**** Available data

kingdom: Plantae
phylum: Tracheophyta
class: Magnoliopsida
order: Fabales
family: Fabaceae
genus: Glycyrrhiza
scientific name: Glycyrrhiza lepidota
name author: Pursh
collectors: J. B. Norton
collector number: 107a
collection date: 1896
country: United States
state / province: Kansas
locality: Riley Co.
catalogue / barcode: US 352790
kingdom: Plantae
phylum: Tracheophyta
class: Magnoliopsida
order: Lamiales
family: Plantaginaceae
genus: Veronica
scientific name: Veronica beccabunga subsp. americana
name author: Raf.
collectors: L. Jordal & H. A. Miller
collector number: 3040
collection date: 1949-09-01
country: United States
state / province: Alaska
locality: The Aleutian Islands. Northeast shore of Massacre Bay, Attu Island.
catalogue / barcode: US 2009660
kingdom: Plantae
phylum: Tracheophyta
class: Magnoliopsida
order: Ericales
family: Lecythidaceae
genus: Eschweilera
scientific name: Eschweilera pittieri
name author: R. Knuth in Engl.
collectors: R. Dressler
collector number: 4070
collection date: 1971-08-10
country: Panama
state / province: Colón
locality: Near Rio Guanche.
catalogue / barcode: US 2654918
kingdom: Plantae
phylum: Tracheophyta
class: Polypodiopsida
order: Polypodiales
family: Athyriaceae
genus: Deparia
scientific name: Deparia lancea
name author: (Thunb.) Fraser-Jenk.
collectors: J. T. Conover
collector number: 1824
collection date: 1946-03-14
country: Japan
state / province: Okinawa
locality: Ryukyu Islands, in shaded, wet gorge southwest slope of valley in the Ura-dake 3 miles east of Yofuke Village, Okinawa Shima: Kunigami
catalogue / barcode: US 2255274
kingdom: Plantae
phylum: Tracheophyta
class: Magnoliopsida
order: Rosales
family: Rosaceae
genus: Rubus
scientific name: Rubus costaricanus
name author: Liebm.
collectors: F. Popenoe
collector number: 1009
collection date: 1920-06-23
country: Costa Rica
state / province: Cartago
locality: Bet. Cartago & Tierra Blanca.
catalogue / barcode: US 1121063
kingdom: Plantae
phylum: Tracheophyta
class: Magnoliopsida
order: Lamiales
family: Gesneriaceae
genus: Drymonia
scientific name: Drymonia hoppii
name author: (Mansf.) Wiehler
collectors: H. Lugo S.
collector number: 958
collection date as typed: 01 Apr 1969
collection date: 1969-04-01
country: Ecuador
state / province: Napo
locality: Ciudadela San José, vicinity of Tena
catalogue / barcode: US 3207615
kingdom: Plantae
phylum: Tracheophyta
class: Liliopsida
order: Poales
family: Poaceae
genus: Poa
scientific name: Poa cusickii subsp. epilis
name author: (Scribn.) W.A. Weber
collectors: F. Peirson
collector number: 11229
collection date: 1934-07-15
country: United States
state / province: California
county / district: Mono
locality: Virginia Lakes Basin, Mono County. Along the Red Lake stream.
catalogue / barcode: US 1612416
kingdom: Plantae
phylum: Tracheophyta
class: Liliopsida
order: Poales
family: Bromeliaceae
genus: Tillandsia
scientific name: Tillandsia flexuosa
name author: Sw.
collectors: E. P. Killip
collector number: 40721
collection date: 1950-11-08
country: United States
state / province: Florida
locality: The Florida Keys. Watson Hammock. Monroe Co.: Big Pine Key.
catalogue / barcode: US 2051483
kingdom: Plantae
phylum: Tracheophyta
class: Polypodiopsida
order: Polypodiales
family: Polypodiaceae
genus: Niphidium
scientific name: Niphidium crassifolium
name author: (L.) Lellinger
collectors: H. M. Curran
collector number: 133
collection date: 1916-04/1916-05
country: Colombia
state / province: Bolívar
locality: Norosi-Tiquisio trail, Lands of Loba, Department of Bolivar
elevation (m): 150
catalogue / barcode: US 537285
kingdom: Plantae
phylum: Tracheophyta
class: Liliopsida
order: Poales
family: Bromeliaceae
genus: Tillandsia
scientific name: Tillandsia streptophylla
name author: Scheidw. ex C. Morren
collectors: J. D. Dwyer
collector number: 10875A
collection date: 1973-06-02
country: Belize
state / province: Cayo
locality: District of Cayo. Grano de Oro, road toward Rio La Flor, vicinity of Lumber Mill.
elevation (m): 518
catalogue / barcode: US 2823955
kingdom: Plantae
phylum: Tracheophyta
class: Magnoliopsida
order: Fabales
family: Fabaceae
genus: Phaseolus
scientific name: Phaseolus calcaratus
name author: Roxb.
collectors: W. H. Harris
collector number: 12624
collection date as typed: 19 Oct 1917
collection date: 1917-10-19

********

What is expected - Starting at the first line of the entries and ending with the line that has "genus: Eschweilera", reproduce those lines with "collection date" swapped for "date of collection" and every other part left as is.

Correct answer -
kingdom: Plantae
phylum: Tracheophyta
class: Magnoliopsida
order: Fabales
family: Fabaceae
genus: Glycyrrhiza
scientific name: Glycyrrhiza lepidota
name author: Pursh
collectors: J. B. Norton
collector number: 107a
date of collection: 1896
country: United States
state / province: Kansas
locality: Riley Co.
catalogue / barcode: US 352790
kingdom: Plantae
phylum: Tracheophyta
class: Magnoliopsida
order: Lamiales
family: Plantaginaceae
genus: Veronica
scientific name: Veronica beccabunga subsp. americana
name author: Raf.
collectors: L. Jordal & H. A. Miller
collector number: 3040
date of collection: 1949-09-01
country: United States
state / province: Alaska
locality: The Aleutian Islands. Northeast shore of Massacre Bay, Attu Island.
catalogue / barcode: US 2009660
kingdom: Plantae
phylum: Tracheophyta
class: Magnoliopsida
order: Ericales
family: Lecythidaceae
genus: Eschweilera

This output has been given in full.